(Passage for review begins)

Although one episode in the Syrian-Turkish conflict seems to have passed without producing much more than frayed nerves, the difficulties have only begun. The coming debate in the United Nations may only serve to push Syria even further into the Russian grasp, unless the United States reconsiders its policy in the Middle East.

At present American efforts in that area have either been completely misunderstood or understood all too well. Syria is convinced rightly or wrongly that the U.S. is supporting counter-revolutionary elements infiltrating the country in the hope of seizing power. If this concept is correct, and America is really engaging in melodramatic cloak-and-dagger activities, it is a sign of an unimaginative diplomacy and an imperialistic attitude. Neither are worthy of our State Department.

Assuming that the United States has no interest in the Middle East beyond assuring a steady flow of oil to Europe, there can be no excuse for attempting to overthrow any existing government. Syria is not dominated by Communists, only by nationalists, but any attempt to install an American-dominated government by force will certainly result in a pro-Communist reaction.

Certainly President Kuwatly and the military leaders who put him in power have no interest in letting Syria become a base for either Russian or American operations. The anti-colonialism in the Middle East expressed itself not in Communism, but in an assertion of Arab unity. It would be a major blunder if the United States appeared to be the enemy of this unity and allowed Russia to become its protector.

Syria's own persecution complex has been heightened in intensity by continuing American statements on the immorality of neutralism. The Syrians hear our diplomats say that if a country is not with us, it is against us, and the Syrians believe what they hear.

Until we substitute practical considerations and actions for what appears to uncommitted nations, our foreign policy will remain a failure. In the UN discussion a shift of attitude in favor of the neutrals will serve to ease not only Syrian tension, but strained relations throughout Asia and Africa.

The United States, by adopting a less self-righteous attitude towards the forms of government of nations and a more realistic concept of Western interests, can serve its own cause far better than by making "right conduct" the only standard of foreign policy. In Syria, particularly, a revision of our viewpoint can prevent Russia from gaining a sphere of influence in the Arab world.

Aside from dropping, for the moment at least, the sword of righteousness, the United States must increase its economic aid program in the Middle East. Economic stability is still the surest weapon against Communism. Syria and its neighbors are still vulnerable to Marxist doctrine, and only financial security can prevent its spread.

Until we substitute practical considerations and actions for what appears to be an attitude of hostile morality, we can make no progress towards stable relations with the Middle East.

(Passage for review ends)

Things to do:
(1) In the editorial on Syria, what is called the surest weapon against Communism?
(2) According to the editorial on Syria, why has Syria's persecution complex grown more intense? Answer in one to three sentences.
(3) Rewrite the part of the editorial on Syria that opens with "Assuming that the" and closes with "a pro-Communist reaction.", changing "nationalists" to "patriots".

(Stored data begins)

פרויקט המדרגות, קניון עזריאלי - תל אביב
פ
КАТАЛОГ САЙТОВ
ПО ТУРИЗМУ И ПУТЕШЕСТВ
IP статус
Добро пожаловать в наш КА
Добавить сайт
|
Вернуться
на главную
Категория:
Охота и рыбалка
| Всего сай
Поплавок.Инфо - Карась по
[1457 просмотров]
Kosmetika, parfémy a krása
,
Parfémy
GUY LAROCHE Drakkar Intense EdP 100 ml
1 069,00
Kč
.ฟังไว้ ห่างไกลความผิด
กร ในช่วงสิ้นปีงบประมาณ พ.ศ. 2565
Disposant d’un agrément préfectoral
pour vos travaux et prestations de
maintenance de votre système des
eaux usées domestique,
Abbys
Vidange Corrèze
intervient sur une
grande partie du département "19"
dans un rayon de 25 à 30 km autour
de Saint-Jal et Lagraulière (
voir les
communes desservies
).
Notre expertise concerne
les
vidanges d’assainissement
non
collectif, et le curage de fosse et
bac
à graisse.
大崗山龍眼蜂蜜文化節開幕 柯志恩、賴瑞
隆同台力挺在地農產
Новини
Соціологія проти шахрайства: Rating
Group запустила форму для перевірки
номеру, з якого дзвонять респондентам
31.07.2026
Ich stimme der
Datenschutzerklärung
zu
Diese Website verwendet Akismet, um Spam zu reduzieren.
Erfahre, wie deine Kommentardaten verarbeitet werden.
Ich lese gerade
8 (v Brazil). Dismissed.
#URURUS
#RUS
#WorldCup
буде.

(Stored data ends)

Answer list:
(1) Economic stability.

(2) Continuing American statements about the immorality of neutralism have heightened it. The Syrians hear American diplomats say that a country not with the United States is against it, and they believe what they hear.

(3)
Assuming that the United States has no interest in the Middle East beyond assuring a steady flow of oil to Europe, there can be no excuse for attempting to overthrow any existing government. Syria is not dominated by Communists, only by patriots, but any attempt to install an American-dominated government by force will certainly result in a pro-Communist reaction.